### Extracted page text data
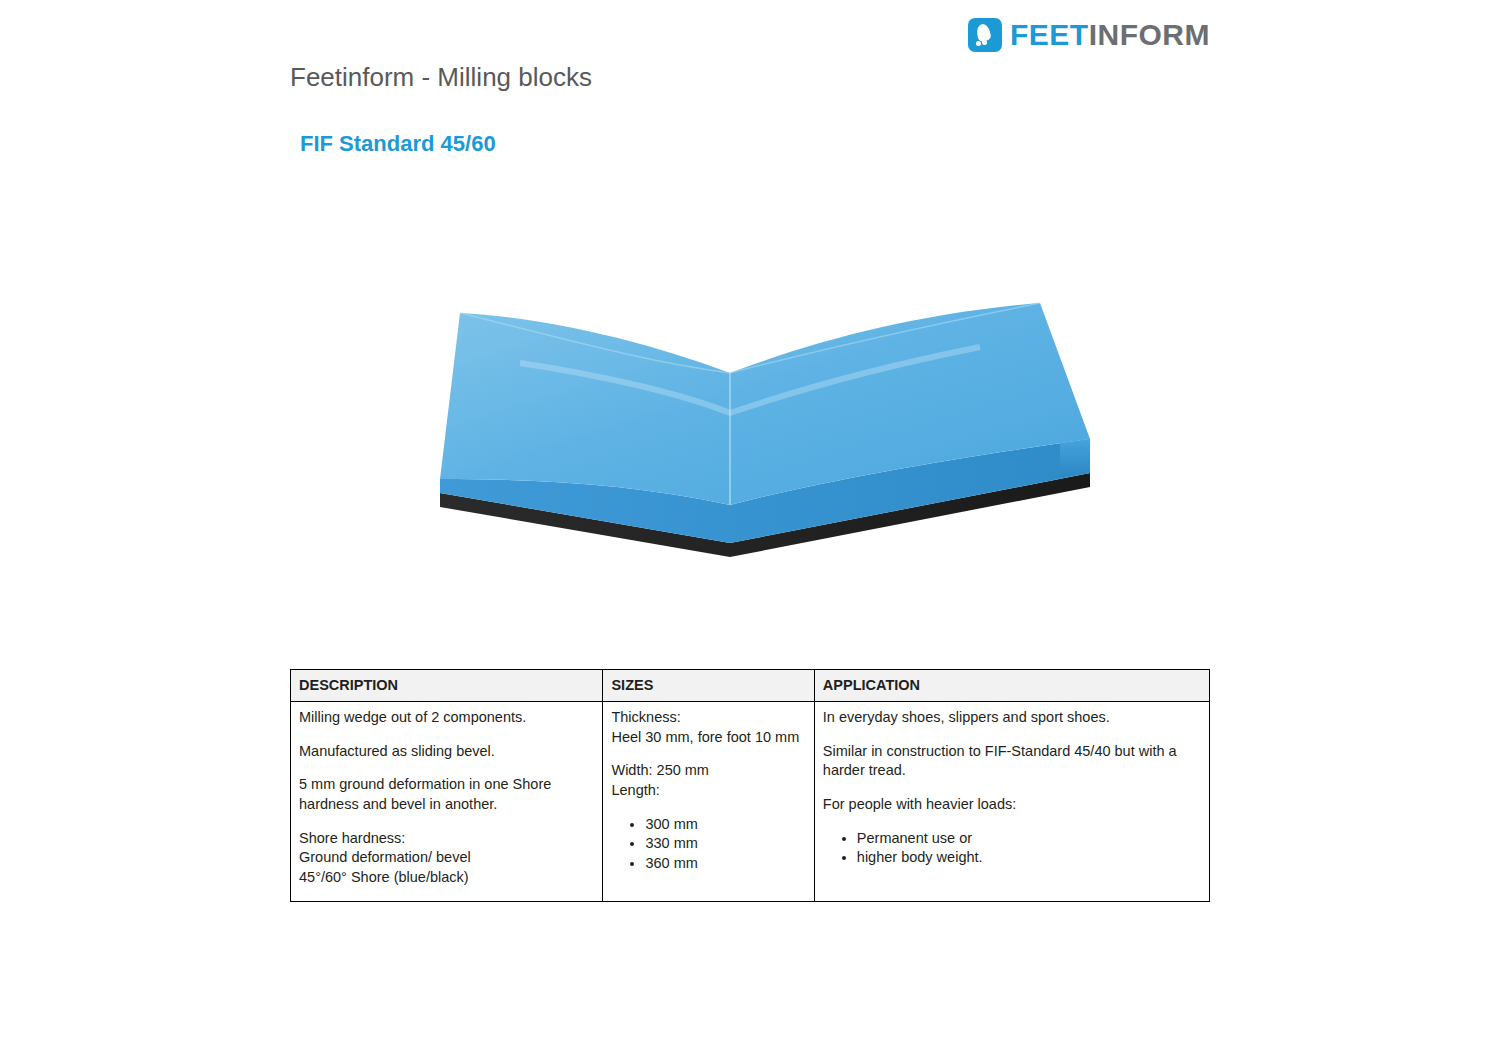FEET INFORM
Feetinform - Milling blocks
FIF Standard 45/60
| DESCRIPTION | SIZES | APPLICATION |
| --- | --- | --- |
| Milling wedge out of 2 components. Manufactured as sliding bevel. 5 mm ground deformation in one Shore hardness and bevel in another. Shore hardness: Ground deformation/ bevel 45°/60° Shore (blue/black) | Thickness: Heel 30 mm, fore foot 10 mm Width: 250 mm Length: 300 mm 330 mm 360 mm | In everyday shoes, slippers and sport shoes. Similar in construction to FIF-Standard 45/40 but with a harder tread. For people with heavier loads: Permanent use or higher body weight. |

### Exercise goal
The word is "Standard". Copy every line above where it appears.

### Answer to this problem
FIF Standard 45/60
| Milling wedge out of 2 components. Manufactured as sliding bevel. 5 mm ground deformation in one Shore hardness and bevel in another. Shore hardness: Ground deformation/ bevel 45°/60° Shore (blue/black) | Thickness: Heel 30 mm, fore foot 10 mm Width: 250 mm Length: 300 mm 330 mm 360 mm | In everyday shoes, slippers and sport shoes. Similar in construction to FIF-Standard 45/40 but with a harder tread. For people with heavier loads: Permanent use or higher body weight. |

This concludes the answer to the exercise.